TASK DESCRIPTION:
Update the text of the rows below by putting "Comprar" in place of every "Cómpralo", with everything else left unchanged. Leave the pictures out of your answer.

- Opening Delimiter -

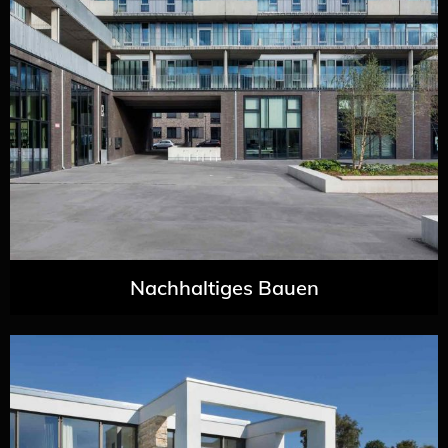
Nachhaltiges Bauen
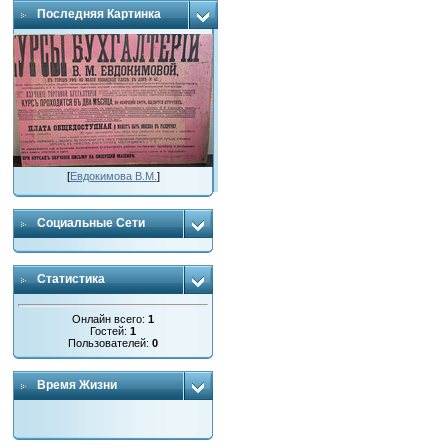
Последняя Картинка
[
Евдокимова В.М.
]
Социальные Сети
Статистика
Онлайн всего:
1
Гостей:
1
Пользователей:
0
Время Жизни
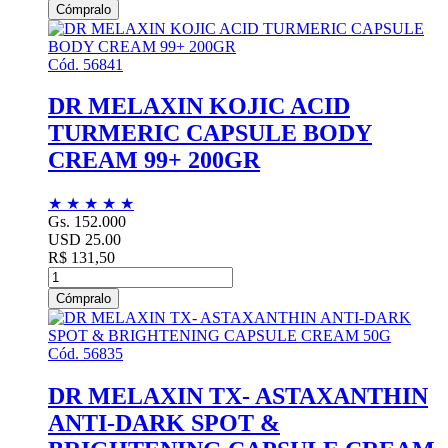
Cómpralo
Cód. 56841
DR MELAXIN KOJIC ACID
TURMERIC CAPSULE BODY
CREAM 99+ 200GR
★
★
★
★
★
Gs. 152.000
USD 25.00
R$ 131,50
Cómpralo
Cód. 56835
DR MELAXIN TX- ASTAXANTHIN
ANTI-DARK SPOT &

- Closing Delimiter -

SOLVED EXERCISE:
Nachhaltiges Bauen
Последняя Картинка
[
Евдокимова В.М.
]
Социальные Сети
Статистика
Онлайн всего:
1
Гостей:
1
Пользователей:
0
Время Жизни
Comprar
Cód. 56841
DR MELAXIN KOJIC ACID
TURMERIC CAPSULE BODY
CREAM 99+ 200GR
★
★
★
★
★
Gs. 152.000
USD 25.00
R$ 131,50
Comprar
Cód. 56835
DR MELAXIN TX- ASTAXANTHIN
ANTI-DARK SPOT &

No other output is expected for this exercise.